TD Visa Cards

A Look at the Two Options, Cash vs Easy Reward Points

TD Bank sign
••• Raymond Boyd / Getty Images

These two rewards cards from TD Bank are nearly identical: one pays a cash rebate, the other in points. But be aware: the points card pays a much lower rebate reward than the cash-back version.

Who The TD Rewards Visa Cards Are For

  • People who want a credit card that pays rewards.

Credit Rating Required

  •  Fair to Excellent (660+)

The Pros of TD Rewards Visa Credit Cards

  • Rewards program.
  • Double rewards during the first six months.
  • Low interest rate (if you qualify).
  • No annual fee.

The Pros of TD Rewards Visa Credit Cards

  • Points card pays a smaller rebate than the cash card.

The Rewards

  • Cash Rewards Card: 2 percent cash back on purchases during first six months, then 1 percent cash back.
  • Easy Rewards Card: 2 points per dollar on purchases in first six months, then 1 point per dollar.

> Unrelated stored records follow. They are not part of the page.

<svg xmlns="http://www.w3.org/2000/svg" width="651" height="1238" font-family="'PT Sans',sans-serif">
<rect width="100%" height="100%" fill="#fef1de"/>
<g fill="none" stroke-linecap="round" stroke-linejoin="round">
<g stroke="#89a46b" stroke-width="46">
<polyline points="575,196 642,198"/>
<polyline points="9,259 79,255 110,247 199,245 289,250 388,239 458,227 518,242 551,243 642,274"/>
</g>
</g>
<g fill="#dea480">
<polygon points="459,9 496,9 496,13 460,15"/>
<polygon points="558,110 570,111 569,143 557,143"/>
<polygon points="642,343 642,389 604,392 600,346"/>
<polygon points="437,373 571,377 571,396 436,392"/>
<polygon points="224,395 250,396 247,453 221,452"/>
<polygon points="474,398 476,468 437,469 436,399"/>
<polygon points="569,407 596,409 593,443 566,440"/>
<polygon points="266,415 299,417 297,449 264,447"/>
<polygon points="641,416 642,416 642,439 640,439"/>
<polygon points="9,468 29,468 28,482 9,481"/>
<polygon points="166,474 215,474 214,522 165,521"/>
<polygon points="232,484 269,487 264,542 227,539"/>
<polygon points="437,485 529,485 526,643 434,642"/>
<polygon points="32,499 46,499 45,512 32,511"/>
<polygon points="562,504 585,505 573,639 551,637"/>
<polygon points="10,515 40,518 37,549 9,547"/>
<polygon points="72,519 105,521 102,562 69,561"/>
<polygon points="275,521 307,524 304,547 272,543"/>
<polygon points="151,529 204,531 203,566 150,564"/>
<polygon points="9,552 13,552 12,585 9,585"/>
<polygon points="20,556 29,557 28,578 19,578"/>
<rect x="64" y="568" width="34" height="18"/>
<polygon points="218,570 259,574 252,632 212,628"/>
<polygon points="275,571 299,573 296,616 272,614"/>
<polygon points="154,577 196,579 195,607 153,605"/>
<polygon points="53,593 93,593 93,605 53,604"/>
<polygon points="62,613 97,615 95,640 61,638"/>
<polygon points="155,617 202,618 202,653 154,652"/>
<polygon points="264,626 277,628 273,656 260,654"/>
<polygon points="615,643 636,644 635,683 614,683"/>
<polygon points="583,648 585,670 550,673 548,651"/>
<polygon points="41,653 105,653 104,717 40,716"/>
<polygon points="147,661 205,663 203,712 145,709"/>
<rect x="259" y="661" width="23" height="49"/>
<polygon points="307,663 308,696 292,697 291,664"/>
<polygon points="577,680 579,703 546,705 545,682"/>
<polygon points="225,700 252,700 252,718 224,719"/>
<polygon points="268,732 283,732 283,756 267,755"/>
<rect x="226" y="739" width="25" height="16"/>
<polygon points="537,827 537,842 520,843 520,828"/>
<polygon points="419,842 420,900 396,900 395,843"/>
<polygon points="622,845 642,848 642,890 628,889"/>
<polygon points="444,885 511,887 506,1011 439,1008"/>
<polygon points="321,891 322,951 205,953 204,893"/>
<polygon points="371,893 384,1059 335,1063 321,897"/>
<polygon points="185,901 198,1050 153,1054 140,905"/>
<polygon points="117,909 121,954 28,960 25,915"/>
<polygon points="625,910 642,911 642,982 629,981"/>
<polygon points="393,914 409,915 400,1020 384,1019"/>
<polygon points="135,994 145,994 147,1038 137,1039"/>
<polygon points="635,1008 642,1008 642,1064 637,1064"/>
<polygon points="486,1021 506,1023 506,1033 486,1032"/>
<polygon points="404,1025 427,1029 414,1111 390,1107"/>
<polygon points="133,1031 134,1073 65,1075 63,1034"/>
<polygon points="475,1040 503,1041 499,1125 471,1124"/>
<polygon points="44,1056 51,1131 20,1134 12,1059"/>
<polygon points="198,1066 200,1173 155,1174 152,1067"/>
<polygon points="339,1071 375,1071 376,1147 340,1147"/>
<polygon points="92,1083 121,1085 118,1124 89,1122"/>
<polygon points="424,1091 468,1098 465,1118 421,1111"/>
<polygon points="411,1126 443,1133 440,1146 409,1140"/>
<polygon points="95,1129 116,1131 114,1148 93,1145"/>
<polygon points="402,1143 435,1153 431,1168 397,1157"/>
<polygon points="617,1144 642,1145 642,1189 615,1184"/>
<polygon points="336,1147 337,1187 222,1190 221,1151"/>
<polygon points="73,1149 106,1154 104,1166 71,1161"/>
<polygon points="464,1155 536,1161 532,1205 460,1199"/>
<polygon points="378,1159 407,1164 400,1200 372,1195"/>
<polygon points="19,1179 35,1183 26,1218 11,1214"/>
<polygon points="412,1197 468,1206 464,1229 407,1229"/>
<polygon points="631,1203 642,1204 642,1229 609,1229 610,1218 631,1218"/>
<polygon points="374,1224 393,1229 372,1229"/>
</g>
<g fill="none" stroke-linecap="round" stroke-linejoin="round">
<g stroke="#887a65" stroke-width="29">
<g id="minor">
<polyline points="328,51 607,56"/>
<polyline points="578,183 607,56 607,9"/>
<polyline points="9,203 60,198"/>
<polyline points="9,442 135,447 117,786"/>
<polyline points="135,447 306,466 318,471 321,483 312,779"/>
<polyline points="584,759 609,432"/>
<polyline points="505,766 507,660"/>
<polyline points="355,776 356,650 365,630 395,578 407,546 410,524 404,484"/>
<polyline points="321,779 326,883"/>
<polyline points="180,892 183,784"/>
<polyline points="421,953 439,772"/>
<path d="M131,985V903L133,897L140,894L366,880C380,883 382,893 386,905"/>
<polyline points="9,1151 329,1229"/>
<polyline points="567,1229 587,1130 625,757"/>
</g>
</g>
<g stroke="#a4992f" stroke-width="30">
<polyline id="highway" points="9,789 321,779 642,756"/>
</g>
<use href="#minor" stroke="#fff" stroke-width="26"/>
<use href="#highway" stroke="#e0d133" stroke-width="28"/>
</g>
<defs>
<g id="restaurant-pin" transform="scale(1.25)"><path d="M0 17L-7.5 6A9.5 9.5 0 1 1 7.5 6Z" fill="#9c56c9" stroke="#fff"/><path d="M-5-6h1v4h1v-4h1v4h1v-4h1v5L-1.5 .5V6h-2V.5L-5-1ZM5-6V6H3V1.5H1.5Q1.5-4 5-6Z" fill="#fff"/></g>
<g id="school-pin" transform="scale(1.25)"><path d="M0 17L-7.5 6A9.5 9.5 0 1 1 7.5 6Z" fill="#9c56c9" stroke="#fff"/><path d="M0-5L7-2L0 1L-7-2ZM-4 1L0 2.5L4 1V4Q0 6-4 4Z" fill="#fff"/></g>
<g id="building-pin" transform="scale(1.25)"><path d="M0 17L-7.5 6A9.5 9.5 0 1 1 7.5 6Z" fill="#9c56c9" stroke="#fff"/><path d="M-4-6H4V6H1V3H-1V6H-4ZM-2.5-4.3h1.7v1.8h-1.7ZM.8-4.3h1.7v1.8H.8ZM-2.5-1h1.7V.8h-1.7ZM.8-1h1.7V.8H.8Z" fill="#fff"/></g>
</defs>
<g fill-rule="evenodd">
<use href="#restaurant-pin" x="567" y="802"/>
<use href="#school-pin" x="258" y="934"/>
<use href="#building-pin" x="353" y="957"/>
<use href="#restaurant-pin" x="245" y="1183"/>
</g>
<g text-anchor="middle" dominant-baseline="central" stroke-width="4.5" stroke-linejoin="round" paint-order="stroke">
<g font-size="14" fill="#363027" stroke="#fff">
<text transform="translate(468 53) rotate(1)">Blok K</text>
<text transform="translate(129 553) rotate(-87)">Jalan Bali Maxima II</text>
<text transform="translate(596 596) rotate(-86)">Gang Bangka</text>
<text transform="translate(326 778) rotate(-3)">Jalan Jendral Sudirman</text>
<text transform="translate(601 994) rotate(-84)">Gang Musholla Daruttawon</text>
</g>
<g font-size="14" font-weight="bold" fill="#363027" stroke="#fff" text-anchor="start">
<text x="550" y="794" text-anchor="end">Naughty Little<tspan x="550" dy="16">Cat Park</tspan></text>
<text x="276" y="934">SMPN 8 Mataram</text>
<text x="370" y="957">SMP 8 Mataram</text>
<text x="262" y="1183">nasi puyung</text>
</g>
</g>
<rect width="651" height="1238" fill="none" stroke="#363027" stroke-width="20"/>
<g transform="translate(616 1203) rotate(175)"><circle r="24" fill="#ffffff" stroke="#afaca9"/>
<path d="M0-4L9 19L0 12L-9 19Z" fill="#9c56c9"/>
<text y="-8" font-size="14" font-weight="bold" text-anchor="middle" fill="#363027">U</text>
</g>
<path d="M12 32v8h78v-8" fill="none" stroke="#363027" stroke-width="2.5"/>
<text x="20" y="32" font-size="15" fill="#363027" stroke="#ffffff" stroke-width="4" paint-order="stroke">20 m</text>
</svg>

  • 0 percent first six months.
  • After the introductory period, 11.24, 16.24, or 21.24 percent, depending on your creditworthiness.


  • No annual fee.
  • Balance transfer fee: 3 percent of balance.
  • Late fee: $39.

TD Bank Cash Rewards & Easy Rewards Credit Card Review

These seemingly identical cards from TD Bank illustrate one of the problems with credit cards that reward you in points rather than good old-fashioned cash, namely the actual value of the points is often fuzzy. There's usually a reason for that: the points are often not worth as much as the cash. That's certainly the case here.

While the TD Cash Rewards Visa Card pays an even one percent cash-back rebate on your spending (two percent on everyday purchases for the first six months), the TD Easy Rewards Visa Card pays you back in points, one point for every dollar spent. Sounds the same, right? Unfortunately, TD's website doesn't tell you up front that one point isn't the same as one percent in cash. In fact, it's worth a lot less.

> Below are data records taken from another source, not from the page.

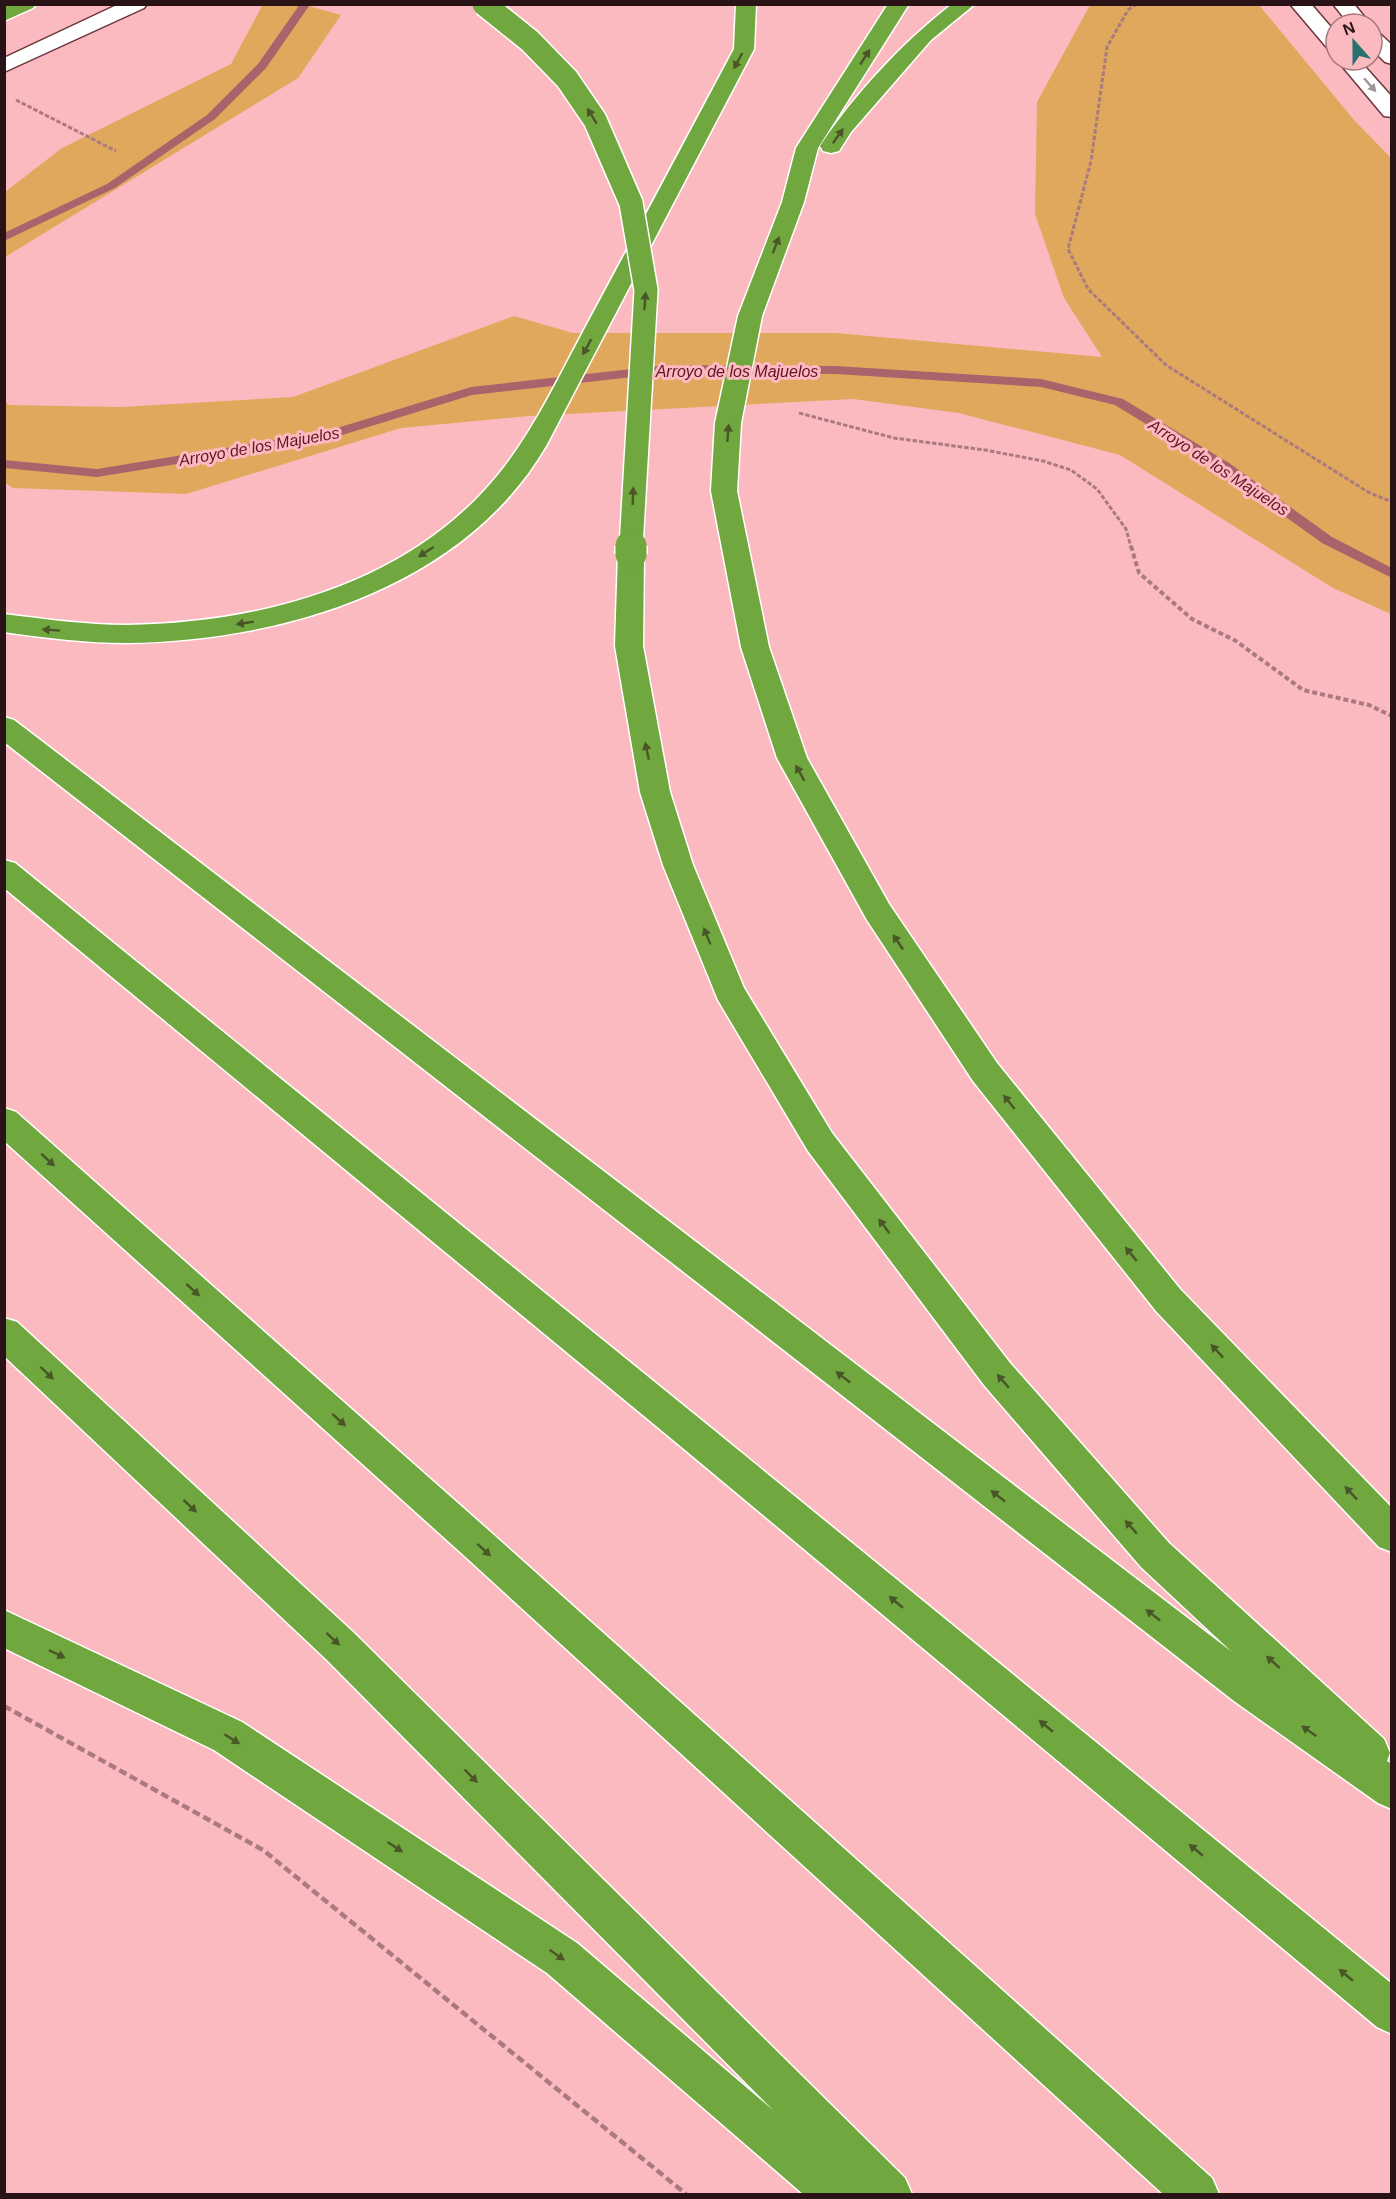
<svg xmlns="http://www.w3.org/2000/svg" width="1396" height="2199" font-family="Arial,sans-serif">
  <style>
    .green { fill: #e0a85d }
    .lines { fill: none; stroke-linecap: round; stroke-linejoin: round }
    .stream { fill: #aa636b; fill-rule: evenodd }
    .minor-casing { stroke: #6a353c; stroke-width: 3 }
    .tertiary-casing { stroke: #6a353c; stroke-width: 3 }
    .motorway-casing { stroke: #fff; stroke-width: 3 }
    .path-far2 { stroke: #ab7a7f; stroke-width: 3; stroke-dasharray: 4.5 2; stroke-linecap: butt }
    .path-far1 { stroke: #ab7a7f; stroke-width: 4; stroke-dasharray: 5 3; stroke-linecap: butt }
    .path { stroke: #ab7a7f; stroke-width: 4.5; stroke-dasharray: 8 4; stroke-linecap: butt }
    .minor { fill: #fff; fill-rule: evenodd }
    .tertiary { fill: #fff; fill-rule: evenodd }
    .motorway { fill: #70a73f; fill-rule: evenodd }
    .motorway-bridge-far1-casing { stroke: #fff; stroke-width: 26; stroke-linecap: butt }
    .motorway-bridge-casing { stroke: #fff; stroke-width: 34; stroke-linecap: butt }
    .motorway-bridge-far1 { stroke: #70a73f; stroke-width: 23 }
    .motorway-bridge { stroke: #70a73f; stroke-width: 31 }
    .oneway { fill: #4a5628 }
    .oneway2 { fill: #9f9596 }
    .labels { text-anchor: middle; stroke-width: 6; stroke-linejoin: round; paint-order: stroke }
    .far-water-label { font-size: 16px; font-style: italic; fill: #651226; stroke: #fbbac0 }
  </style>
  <rect width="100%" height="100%" fill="#fbbac0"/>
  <g class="green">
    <polygon points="263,4 305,5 341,15 298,78 5,257 5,192 62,148 231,64"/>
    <polygon points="1090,5 1259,5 1354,120 1391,158 1391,614 1333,588 1120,455 959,413 853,399 529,416 401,428 186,494 13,488 5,483 4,401 9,405 121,407 293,397 514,316 573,333 836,333 1102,357 1064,298 1035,214 1037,102"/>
  </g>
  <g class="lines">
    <g class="stream">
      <polygon points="300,4 309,6 266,68 215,119 115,188 4,241 4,233 107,184 207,115 258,64"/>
      <polygon points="668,365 836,366 1041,379 1123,399 1229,463 1332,537 1392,568 1392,578 1322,543 1219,469 1115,405 1041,387 836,374 668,373 472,395 326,440 97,477 4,468 4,460 97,469 324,432 471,387"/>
    </g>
    <g class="minor-casing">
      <g id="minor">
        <polygon points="1290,4 1311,4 1336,33 1336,52 1329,50"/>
        <polygon points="1333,4 1354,4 1370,24 1349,24"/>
        <polygon points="1372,31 1379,33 1392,45 1392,64 1385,62 1372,49"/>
        <polygon points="1337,60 1359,60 1392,97 1392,117 1384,116"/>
      </g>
    </g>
    <g class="tertiary-casing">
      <polygon id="tertiary" points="119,4 147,4 144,8 4,72 4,58"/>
    </g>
    <g class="motorway-casing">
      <g id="motorway">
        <polygon points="9,4 36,4 33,8 4,21 4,7"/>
        <path d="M736 4H756L754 49 546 446C463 588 282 641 127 643 86 643 45 638 4 632V614C45 619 86 625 127 625 255 623 394 588 484 491 527 445 554 386 584 330 634 237 684 143 734 49Z"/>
        <polygon points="888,4 909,4 818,148 804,202 762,316 741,423 737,491 769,647 807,758 889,904 997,1063 1180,1289 1392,1508 1392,1552 1379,1547 1156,1311 973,1081 867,920 777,758 741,647 711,491 715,423 738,316 782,202 796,148"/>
        <path d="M952 4H975L931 40 851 132 839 151 831 153 823 151 820 146C855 94 902 43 952 4Z"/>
        <polygon points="631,545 640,548 644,554 643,646 670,792 693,865 744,988 832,1133 1010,1363 1169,1543 1384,1739 1390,1753 1387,1761 1392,1764 1392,1809 1378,1803 1234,1701 4,742 4,717 14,720 1232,1652 1141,1567 984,1385 808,1151 718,1000 663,865 640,792 615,646 618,554 622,548"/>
        <polygon points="4,860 15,863 710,1427 1392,1984 1392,2034 1377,2027 684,1449 4,888"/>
        <polygon points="4,1108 16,1112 495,1536 1212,2178 1219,2194 1163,2194 469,1560 4,1141"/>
        <polygon points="4,1318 17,1322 354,1633 905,2178 912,2194 803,2194 547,1973 214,1750 4,1648 4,1610 242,1722 577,1943 774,2111 326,1659 4,1356"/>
      </g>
    </g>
    <g class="path-far2">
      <polyline points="1137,4 1128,10 1107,47 1091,161 1068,249 1088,289 1166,365 1368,492 1392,502"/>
      <polyline points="16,100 116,151"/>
      <polyline points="799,413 894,438 985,450 1043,461 1071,470 1097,489 1126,529 1131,547"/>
    </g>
    <polyline class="path-far1" points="1131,546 1139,573 1192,619 1236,641 1303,690 1369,705 1392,716"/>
    <polyline class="path" points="4,1706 263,1850 686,2194"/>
    <use href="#minor" class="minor"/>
    <use href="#tertiary" class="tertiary"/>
    <use href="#motorway" class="motorway"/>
    <g class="motorway-bridge-far1-casing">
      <polyline id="motorway-bridge-far1" points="484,4 530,41 567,79 595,120 631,203 646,290 631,547"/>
    </g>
    <g class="motorway-bridge-casing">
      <polyline id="motorway-bridge" points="631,554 631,546"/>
    </g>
    <use href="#motorway-bridge-far1" class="motorway-bridge-far1"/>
    <use href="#motorway-bridge" class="motorway-bridge"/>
  </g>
  <defs><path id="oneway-solid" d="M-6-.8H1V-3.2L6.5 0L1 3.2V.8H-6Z" transform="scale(1.5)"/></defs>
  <g class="oneway">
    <use href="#oneway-solid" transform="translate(865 57) rotate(-57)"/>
    <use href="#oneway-solid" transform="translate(738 61) rotate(118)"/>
    <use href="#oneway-solid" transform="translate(592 116) rotate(-121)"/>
    <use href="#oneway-solid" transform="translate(838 136) rotate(-55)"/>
    <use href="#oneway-solid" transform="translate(776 245) rotate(-69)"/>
    <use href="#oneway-solid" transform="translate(645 301) rotate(-86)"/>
    <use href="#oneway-solid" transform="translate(587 347) rotate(118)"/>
    <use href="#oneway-solid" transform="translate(728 433) rotate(-86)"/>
    <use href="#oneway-solid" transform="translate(633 496) rotate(-88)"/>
    <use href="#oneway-solid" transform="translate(426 552) rotate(147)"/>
    <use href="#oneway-solid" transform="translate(245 623) rotate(171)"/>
    <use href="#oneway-solid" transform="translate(51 630) rotate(-176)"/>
    <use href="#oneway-solid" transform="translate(647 751) rotate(-102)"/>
    <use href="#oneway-solid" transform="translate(800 773) rotate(-119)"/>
    <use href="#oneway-solid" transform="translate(707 936) rotate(-112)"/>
    <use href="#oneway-solid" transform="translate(898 942) rotate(-124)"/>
    <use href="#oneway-solid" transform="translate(1009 1102) rotate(-129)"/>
    <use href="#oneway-solid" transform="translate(48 1160) rotate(42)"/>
    <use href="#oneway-solid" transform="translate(884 1226) rotate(-127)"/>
    <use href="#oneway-solid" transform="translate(1131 1254) rotate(-129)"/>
    <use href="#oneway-solid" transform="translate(193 1290) rotate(42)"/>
    <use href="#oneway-solid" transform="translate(1217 1351) rotate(-133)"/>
    <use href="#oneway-solid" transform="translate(47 1373) rotate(43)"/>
    <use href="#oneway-solid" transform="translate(843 1377) rotate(-142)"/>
    <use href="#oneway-solid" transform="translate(1003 1381) rotate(-131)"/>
    <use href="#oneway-solid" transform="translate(339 1420) rotate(42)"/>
    <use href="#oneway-solid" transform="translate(1351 1493) rotate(-133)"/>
    <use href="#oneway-solid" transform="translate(998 1496) rotate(-142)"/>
    <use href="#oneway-solid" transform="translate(190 1506) rotate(43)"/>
    <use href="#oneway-solid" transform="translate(1131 1527) rotate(-131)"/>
    <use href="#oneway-solid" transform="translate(484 1550) rotate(42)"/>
    <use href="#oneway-solid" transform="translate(896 1602) rotate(-140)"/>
    <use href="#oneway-solid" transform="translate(1153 1615) rotate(-142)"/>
    <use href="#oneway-solid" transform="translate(333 1639) rotate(43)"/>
    <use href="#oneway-solid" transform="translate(57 1654) rotate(26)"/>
    <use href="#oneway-solid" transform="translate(1273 1662) rotate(-138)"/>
    <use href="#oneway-solid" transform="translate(1046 1726) rotate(-140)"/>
    <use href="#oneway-solid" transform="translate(1309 1731) rotate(-145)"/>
    <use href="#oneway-solid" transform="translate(232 1739) rotate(32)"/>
    <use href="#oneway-solid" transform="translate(471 1776) rotate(45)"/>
    <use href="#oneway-solid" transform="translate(395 1847) rotate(34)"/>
    <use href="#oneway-solid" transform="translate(1196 1850) rotate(-140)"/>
    <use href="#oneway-solid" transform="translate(557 1955) rotate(35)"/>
    <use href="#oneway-solid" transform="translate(1346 1975) rotate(-140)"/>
  </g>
  <use class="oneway2" href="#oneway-solid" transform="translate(1370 85) rotate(49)"/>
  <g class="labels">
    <g class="far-water-label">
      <text x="737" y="377">Arroyo de los Majuelos</text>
      <text transform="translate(259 446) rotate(-10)" y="6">Arroyo de los Majuelos</text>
      <text transform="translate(1219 467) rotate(33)" y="6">Arroyo de los Majuelos</text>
    </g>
  </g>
  <rect width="1396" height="2199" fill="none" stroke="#2a1316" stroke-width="12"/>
  <g transform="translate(1354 42) rotate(339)"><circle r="28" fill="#fbbac0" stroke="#a7777c" stroke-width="1.5"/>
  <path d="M0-4.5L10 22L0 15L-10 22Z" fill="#27716f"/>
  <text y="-9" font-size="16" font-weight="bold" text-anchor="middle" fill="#2a1316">N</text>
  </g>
</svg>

If you visit TD's online points redemption website, you have your choice of merchant gift cards. For example, a $25 gift card at Amazon costs 4,500 points. That works out to a rebate of 0.55 percent, just slightly more than half of one percent. A $50 gift card costs 6,000 points, or 0.83 percent. Better, but still a lot less than one percent. The other gift cards are worth the same, either 0.55 percent or 0.83 percent.

If you're interested in merchandise, the payoff is even worse: A Nintendo WII game system bundle costs 51,900 points, implying a retail price of $519, assuming a 1 percent rebate. I found a similar system on for just under $300. Rebates are redeemable after $25.


Take the money. When it comes to credit cards that pay points instead of cash, always read the fine print and try to find out exactly how much the points are worth. Often, as in this case, the points aren't worth nearly as much as cash. If the credit card company makes it difficult to find out that information, don't waste your time: opt for the cash or find another card.